The Inland Revenue, when required to make major enhancements to its national insurance computer system (NIRS 2) to accommodate significant legislative changes, decided to award a contract extension to Accenture, its existing supplier. And, according to a report from the National Audit Office, published today, the contract extension:
- offered better value for money than the alternatives available for delivering the required enhancements on time; and
- improved the way in which the development work is managed and paid for.
The report to Parliament by NAO head Sir John Bourn highlights lessons for departments engaged in similar IT projects. It recommends, in particular, that departments must understand what the impact would be on their computer systems of major legislative changes – and develop strategies to manage the risks.
NIRS 2 (the National Insurance Recording System) was developed under the Private Finance Initiative by the former Department of Social Security to support the administration of the national insurance scheme. The contract was awarded to Accenture (then Andersen Consulting) in 1995. The Inland Revenue (who took over responsibility for the system in 1999) negotiated an extension to the contract to cover work needed to support significant changes to pensions and national insurance legislation proposed in 1998.
The original contract was worth up to £76 million, including the development work expected at that time. The contract extension will cost between £70 million and £144 million, depending on how much development work the Inland Revenue need to order.
The main conclusions of the report are as follows:
The original NIRS 2 contract proved insufficiently flexible in catering for the significant legislative changes proposed in 1998. The scale of change arising from new legislation was considerably beyond the level expected when the contract was agreed and exceeded the levels allowed for in the contract. Although the former Department of Social Security assessed the implications of individual changes to pensions and national insurance legislation, at the point when responsibility for the system was transferred to the Inland Revenue, neither Department was in a position to determine their aggregate impact on NIRS 2.
A contract extension offered better value for money to the Inland Revenue to deliver the required enhancements within the timescale required than the alternatives available. The Inland Revenue looked at technical and contractual alternatives to using NIRS 2 to support the new legislative requirements. Their work showed that Accenture’s unit costs compared closely with the comparators. But the estimated £44 million cost of breaking the contract effectively ruled out the option of using alternative suppliers for the development work.

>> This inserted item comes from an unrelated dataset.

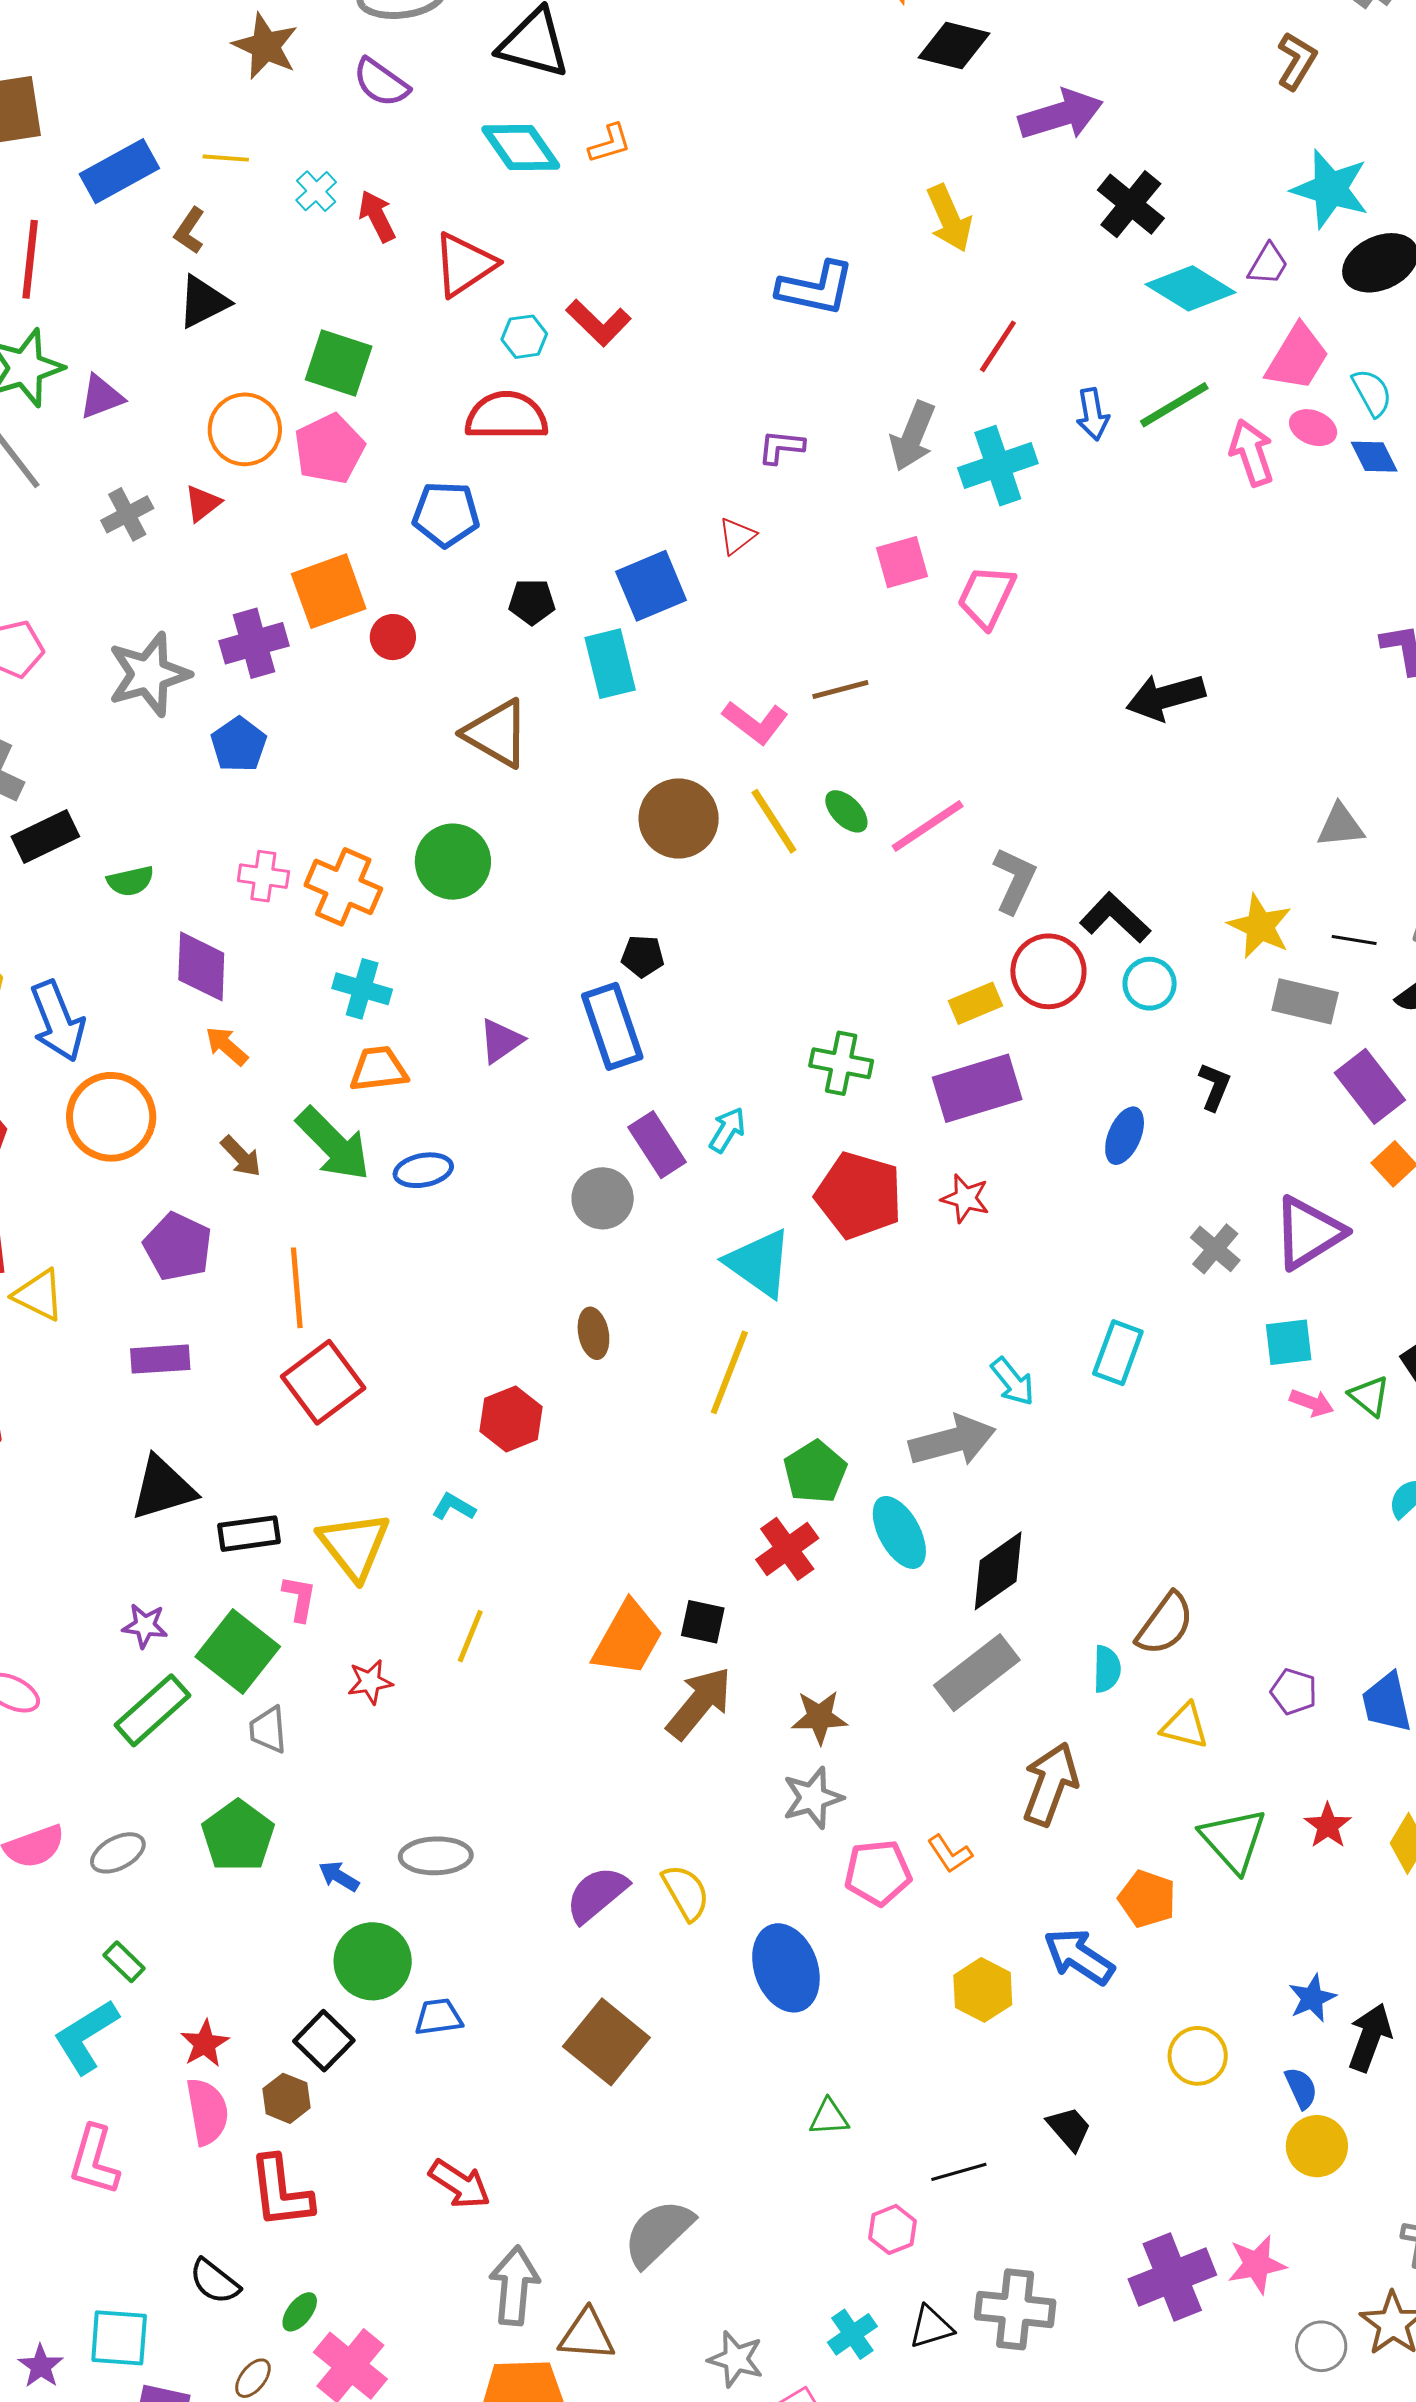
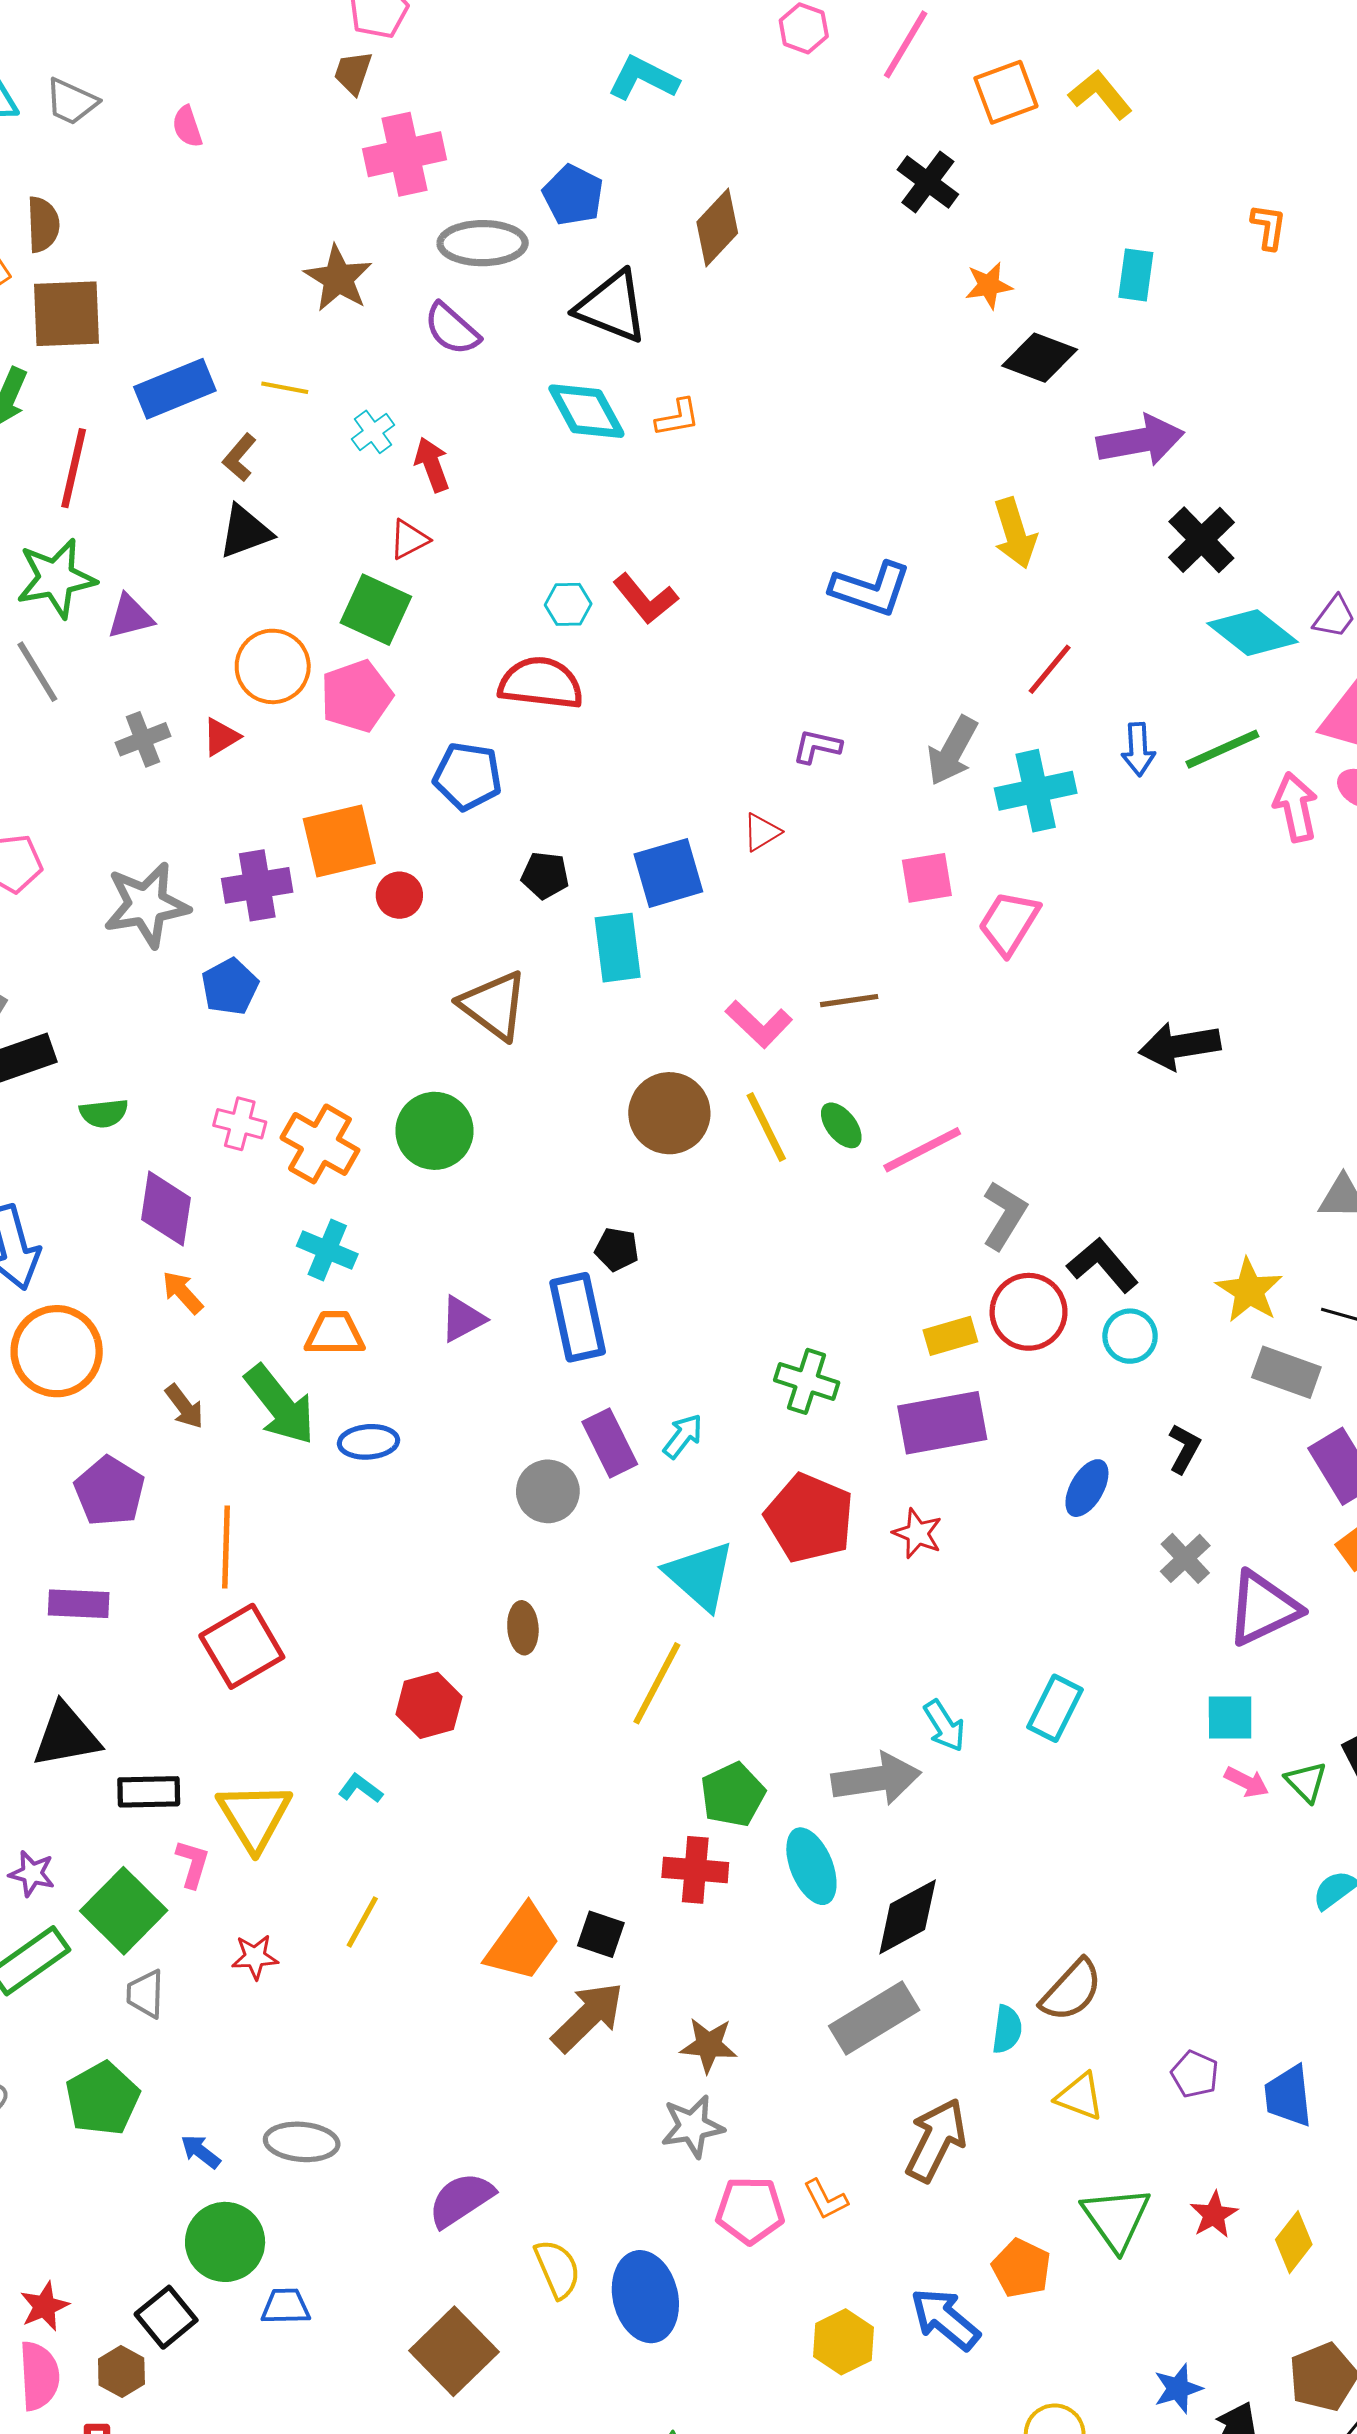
red triangle: (464, 264) -> (409, 539), moved, size x0.6
gray cross: (1215, 1249) -> (1185, 1558), moved
red cross: (787, 1549) -> (695, 1870), turned 34
yellow semicircle: (686, 1892) -> (557, 2269), moved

The contract extension has improved the way in which development work is managed and paid for. The Inland Revenue’s contract management arrangements for the extension adhere closely to current guidance on risk management in PFI contracts and information technology projects. Had this guidance been available at the time, it would have led to contractual and operating arrangements considerably different from those originally adopted for NIRS 2. The new arrangements have achieved improvements in the relationship between the parties and in the delivery of system enhancements, addressing weaknesses identified previously by the Public Accounts Committee.
There are some important lessons for departments. Departments should consider whether contracts should include specific mechanisms to deal with major enhancements of this nature. This might involve the reintroduction of competition or inviting the bidders to propose a separate pricing structure for major enhancements as part of the initial tendering process. And, in advising Ministers on the implications for existing information technology systems of fixing deadlines for major legislative change, departments need to understand the impact on their systems, individually and in aggregate, and develop strategies to manage the resulting risks.